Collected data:
──────────

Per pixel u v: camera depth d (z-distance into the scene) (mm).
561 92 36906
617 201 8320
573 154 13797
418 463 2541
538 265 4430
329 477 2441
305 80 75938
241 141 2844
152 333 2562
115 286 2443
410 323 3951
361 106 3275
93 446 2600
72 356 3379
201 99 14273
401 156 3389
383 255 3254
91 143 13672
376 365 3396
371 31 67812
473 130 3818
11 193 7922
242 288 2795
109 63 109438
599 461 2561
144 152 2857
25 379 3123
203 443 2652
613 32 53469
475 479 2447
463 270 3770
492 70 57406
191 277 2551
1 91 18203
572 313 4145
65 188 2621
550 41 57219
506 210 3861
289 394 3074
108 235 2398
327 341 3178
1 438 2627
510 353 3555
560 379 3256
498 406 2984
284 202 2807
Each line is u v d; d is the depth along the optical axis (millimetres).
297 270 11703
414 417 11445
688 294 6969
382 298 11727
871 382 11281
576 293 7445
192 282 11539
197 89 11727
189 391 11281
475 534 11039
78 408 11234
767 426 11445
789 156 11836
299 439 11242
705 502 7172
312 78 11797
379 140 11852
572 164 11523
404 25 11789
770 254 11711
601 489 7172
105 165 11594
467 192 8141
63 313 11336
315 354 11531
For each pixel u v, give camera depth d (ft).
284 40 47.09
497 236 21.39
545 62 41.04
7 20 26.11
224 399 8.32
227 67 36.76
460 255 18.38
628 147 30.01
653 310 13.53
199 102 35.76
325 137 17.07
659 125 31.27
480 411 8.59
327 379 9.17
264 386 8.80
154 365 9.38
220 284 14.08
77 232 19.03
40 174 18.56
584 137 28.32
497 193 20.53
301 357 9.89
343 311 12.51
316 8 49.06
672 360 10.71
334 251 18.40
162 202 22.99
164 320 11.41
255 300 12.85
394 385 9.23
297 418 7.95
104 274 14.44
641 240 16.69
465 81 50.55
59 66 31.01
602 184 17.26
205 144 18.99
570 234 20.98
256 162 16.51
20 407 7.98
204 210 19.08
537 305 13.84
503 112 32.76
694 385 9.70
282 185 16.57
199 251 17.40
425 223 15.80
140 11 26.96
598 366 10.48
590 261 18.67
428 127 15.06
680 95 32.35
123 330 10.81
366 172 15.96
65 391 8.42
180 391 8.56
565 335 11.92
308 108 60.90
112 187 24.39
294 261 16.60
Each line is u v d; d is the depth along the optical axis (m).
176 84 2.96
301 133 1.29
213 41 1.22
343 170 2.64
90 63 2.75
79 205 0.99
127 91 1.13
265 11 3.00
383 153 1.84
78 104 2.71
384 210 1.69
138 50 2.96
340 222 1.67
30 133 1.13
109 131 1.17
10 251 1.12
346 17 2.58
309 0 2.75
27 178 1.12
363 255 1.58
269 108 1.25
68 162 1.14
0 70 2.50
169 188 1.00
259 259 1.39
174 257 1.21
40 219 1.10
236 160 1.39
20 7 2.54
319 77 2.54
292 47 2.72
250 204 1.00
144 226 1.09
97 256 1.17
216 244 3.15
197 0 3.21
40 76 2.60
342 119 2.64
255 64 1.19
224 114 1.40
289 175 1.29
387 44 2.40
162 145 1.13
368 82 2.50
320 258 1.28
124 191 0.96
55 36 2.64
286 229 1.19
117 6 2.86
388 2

──────────

WHAT IS NEEDED:
What is asked for is an exact copy of the lines above from the one containing "694 385 9.70" through the one containing "10 251 1.12", and only those.

SOLUTION BELOW:
694 385 9.70
282 185 16.57
199 251 17.40
425 223 15.80
140 11 26.96
598 366 10.48
590 261 18.67
428 127 15.06
680 95 32.35
123 330 10.81
366 172 15.96
65 391 8.42
180 391 8.56
565 335 11.92
308 108 60.90
112 187 24.39
294 261 16.60
Each line is u v d; d is the depth along the optical axis (m).
176 84 2.96
301 133 1.29
213 41 1.22
343 170 2.64
90 63 2.75
79 205 0.99
127 91 1.13
265 11 3.00
383 153 1.84
78 104 2.71
384 210 1.69
138 50 2.96
340 222 1.67
30 133 1.13
109 131 1.17
10 251 1.12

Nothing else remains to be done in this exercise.